Ardında İHD Diyarbakır Şube yöneticisi Adnan Örhan, 18 Mart 1993 tarihinde Diyarbakır'ın Hazro ilçesinde gözaltına alınan ve kendisinden bir daha haber alınamayan Ahmet Şahin'in hikayesi anlatıldı. Örhan, şunları belirtti:
Gözaltında kaybedildi
"Bugün burada 26 yıl önce gözaltında zorla kaybedilen Ahmet Şahin’in akıbetinin ortaya çıkarılmasını ve faillerinin bulunarak cezalandırılmasını talep etmek üzere bir araya gelmiş bulunuyoruz. Kaybedilen Ahmet Şahin’in babası Hamit Şahin anlatımlarına göre, olay şu şekilde meydana gelmiştir: Diyarbakır’ın Lice ilçesine bağlı kırsal mahallede ikamet eden ve sağlık sorunları bulunan Ahmet Şahin, 18 Mart 1993 tarihinde köye yakın olması nedeniyle önce Hazro’ya ve oradan da Diyarbakır’a gitmek üzere yola çıktı. Ancak Hazro ilçesi girişinde askerler tarafından gözaltına alındı. Önce Hazro Jandarma Karakolu’na götürülen Ahmet Şahin, daha sonra Lice Jandarma Karakolu’na götürülür. Olayı soruşturan baba Hamit Şahin’e, Lice Jandarma Karakol Komutanı Nevzat Arık “Oğlun Ahmet Şahin aranan bir şahıstır” der. Lice Jandarma Karakol’unda gözaltında tutulan ve daha sonra serbest bırakılan kişiler, Şahin ailesine ulaşarak Ahmet Şahin’in karakolda tutulduğunu söyler. Ahmet Şahin’in akıbetini sormak üzere karakola giden, aile yakınlarından Halil Kaplan’da gözaltına alınır ve 3 gün gözaltında tutulur. Yine ailenin akrabalarından İsmail DEMİR Lice Yatılı Bölge Okulunda öğrenciydi. O dönem Yatılı Bölge okulunun bir kısmına askerler yerleştirilmişti. İsmail Demir, 10 Nisan 1993 tarihinde Ahmet Şahin’i askerlerin arasında yüzü kanamış, gözleri ve elleri arkadan bağlı bir şekilde minibüse bindirilirken görüyor ve gördüklerini hemen gidip ailesine anlatıyor.
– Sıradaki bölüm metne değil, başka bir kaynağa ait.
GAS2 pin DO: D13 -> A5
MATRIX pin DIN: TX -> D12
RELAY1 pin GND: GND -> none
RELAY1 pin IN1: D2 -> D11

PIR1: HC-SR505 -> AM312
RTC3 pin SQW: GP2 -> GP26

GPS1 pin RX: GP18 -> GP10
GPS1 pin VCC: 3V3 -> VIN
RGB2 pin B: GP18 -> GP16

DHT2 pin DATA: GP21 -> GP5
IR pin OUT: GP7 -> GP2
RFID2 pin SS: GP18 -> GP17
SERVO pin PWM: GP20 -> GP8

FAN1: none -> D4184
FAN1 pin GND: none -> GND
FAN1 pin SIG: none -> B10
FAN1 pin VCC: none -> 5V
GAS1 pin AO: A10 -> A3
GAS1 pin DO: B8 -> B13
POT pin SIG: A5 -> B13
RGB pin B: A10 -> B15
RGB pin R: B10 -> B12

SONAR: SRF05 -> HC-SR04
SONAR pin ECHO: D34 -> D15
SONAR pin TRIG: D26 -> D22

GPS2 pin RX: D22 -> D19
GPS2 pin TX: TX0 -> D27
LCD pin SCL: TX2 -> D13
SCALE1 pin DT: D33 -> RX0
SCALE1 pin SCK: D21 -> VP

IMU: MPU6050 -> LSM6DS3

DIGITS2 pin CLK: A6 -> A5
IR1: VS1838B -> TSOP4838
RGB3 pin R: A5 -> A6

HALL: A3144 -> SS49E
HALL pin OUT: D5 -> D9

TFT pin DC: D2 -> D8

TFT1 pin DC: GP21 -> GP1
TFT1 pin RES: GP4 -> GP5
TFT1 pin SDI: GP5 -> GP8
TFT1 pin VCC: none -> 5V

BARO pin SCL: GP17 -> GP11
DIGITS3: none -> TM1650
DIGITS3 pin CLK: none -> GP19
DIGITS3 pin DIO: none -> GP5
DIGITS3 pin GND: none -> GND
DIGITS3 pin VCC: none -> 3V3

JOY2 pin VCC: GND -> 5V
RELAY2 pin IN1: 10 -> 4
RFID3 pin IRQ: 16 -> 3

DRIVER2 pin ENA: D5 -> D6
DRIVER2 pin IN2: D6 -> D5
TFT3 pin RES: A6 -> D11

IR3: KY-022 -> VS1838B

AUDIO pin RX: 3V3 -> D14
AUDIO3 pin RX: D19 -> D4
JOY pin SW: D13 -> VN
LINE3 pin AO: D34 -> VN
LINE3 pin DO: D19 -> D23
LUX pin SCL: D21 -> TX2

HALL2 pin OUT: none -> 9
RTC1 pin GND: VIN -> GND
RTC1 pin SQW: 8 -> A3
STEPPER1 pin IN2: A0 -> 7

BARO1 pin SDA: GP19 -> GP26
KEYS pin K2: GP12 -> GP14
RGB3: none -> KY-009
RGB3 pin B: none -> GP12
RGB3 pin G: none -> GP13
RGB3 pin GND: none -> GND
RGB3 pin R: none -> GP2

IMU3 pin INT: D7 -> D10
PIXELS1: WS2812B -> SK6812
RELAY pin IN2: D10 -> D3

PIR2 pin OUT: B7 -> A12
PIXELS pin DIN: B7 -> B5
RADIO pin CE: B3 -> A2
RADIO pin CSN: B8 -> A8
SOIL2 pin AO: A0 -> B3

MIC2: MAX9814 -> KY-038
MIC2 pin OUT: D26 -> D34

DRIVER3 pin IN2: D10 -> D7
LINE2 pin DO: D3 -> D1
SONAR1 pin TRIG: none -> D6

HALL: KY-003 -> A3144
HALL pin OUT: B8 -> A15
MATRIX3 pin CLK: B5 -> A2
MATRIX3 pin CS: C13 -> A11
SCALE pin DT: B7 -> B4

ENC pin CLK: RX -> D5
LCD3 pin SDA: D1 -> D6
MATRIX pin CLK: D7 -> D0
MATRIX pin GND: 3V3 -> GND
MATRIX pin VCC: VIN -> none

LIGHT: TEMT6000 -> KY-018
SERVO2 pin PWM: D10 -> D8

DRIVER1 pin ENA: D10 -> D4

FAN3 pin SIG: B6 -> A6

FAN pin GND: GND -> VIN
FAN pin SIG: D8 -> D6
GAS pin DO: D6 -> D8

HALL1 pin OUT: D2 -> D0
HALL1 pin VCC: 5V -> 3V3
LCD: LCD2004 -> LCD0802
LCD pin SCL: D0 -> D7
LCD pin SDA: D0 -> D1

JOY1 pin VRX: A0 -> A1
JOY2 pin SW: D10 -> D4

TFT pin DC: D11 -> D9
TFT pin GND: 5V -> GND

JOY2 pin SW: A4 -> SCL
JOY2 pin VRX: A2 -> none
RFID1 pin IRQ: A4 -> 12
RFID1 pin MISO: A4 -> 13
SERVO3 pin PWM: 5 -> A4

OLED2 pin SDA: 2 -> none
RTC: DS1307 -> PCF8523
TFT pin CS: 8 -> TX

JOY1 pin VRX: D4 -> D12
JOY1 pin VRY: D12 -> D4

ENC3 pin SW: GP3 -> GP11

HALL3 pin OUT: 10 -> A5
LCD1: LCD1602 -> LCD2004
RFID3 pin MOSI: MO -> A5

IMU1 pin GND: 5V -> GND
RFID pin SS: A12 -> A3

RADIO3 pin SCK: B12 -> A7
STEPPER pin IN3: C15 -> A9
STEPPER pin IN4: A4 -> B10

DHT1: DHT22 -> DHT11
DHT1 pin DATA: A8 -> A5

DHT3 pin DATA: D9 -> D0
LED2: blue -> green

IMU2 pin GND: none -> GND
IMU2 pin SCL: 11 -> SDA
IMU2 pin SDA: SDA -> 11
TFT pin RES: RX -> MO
Bu anlatımlar üzerine aile, Diyarbakır Devlet Güvenlik Mahkemesine yazılı başvuruda bulunarak, gözaltında bulunan Ahmet Şahin hakkında bilgi edinme talebinde bulunur. Ancak mahkeme, Ahmet Şahin 22 Mart 1993 tarihinde gözaltına alındığını ve 27 Mart 1993 tarihinde serbest bırakıldığını 20 Nisan 1993 tarihli resmi bir yazıyla aileye bildirir. Ahmet Şahin’den bir daha haber alınamaz. İnsan hakları savunucuları ve kayıp yakınları olarak bizler; “Hakikatlerle yüzleşilsin ve adalet sağlansın” diyoruz. 26 yıl önce kaybedilen Ahmet Şahin’in ve 90’lı yıllarda kaybedilen binlerce kişinin akıbetinin ortaya çıkarılması ve faillerinin bulunup yargılanmasını talebiyle, 5 dakikalık oturma eyleminde davet ediyoruz."
Yapılan konuşmaların ardından tüm kayıplar için oturma eylemi gerçekleştirildi.